- **Explore the material**
1 - From the transitionSessionState text, pull out the part that opens with the words containing "The transitionSessionState helper" and closes with "current = yield* Ref.get(cs.sessionState)".
2 - According to the transitionSessionState text, where does the helper persist a session's new status?

Enforcement: transitionSessionState

The transitionSessionState helper in MessageRouterLive.ts is the single point through which all state transitions flow. It validates the proposed transition against the guard map, updates the session’s ConnectionState ref, persists the new status to the registry database, and broadcasts the change to all subscribers:
const transitionSessionState = (
  tenantId: string,
  sessionId: string,
  cs: ConnectionState,
  newState: SessionState,
) =>
  Effect.gen(function* () {
    const current = yield* Ref.get(cs.sessionState)
    if (current !== newState && !VALID_TRANSITIONS[current].has(newState)) {
      yield* Effect.logWarning(
        `Invalid state transition for session ${sessionId}: ${current} -> ${newState} (rejected)`
      )
      return
    }
    yield* Ref.set(cs.sessionState, newState)
    yield* registry.updateStatus(tenantId, sessionId, newState).pipe(Effect.ignore)
    yield* broadcaster.tenantEvent(tenantId, {
      type: "session_updated",
      session: { id: sessionId, status: newState },
    })

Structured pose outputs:
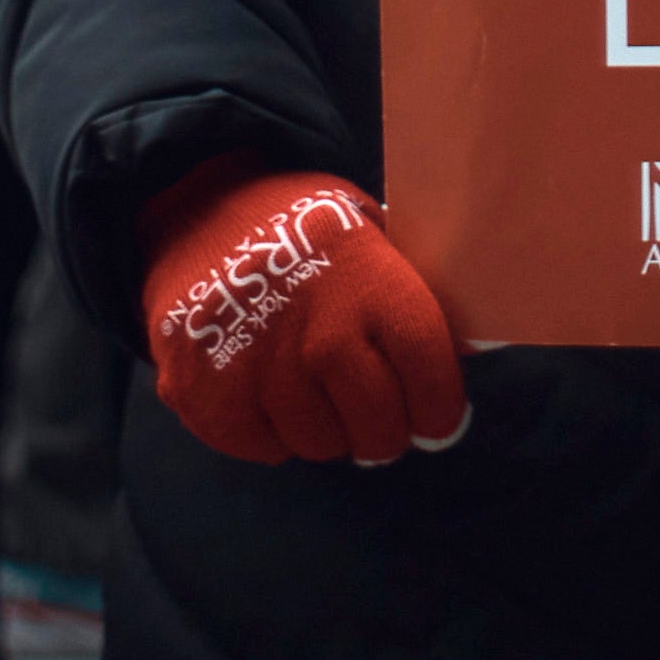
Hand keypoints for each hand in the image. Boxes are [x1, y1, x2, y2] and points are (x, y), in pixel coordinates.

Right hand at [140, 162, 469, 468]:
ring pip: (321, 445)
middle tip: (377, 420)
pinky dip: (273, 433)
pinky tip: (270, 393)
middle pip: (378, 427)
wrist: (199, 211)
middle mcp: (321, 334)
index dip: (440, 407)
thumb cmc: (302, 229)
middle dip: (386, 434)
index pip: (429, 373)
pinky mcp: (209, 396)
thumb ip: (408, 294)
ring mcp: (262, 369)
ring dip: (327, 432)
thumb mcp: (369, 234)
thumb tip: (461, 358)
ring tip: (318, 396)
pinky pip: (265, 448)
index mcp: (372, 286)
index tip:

- **Outputs for the tasks**
1 -
The transitionSessionState helper in MessageRouterLive.ts is the single point through which all state transitions flow. It validates the proposed transition against the guard map, updates the session’s ConnectionState ref, persists the new status to the registry database, and broadcasts the change to all subscribers:
const transitionSessionState = (
  tenantId: string,
  sessionId: string,
  cs: ConnectionState,
  newState: SessionState,
) =>
  Effect.gen(function* () {
    const current = yield* Ref.get(cs.sessionState)

2 - To the registry database.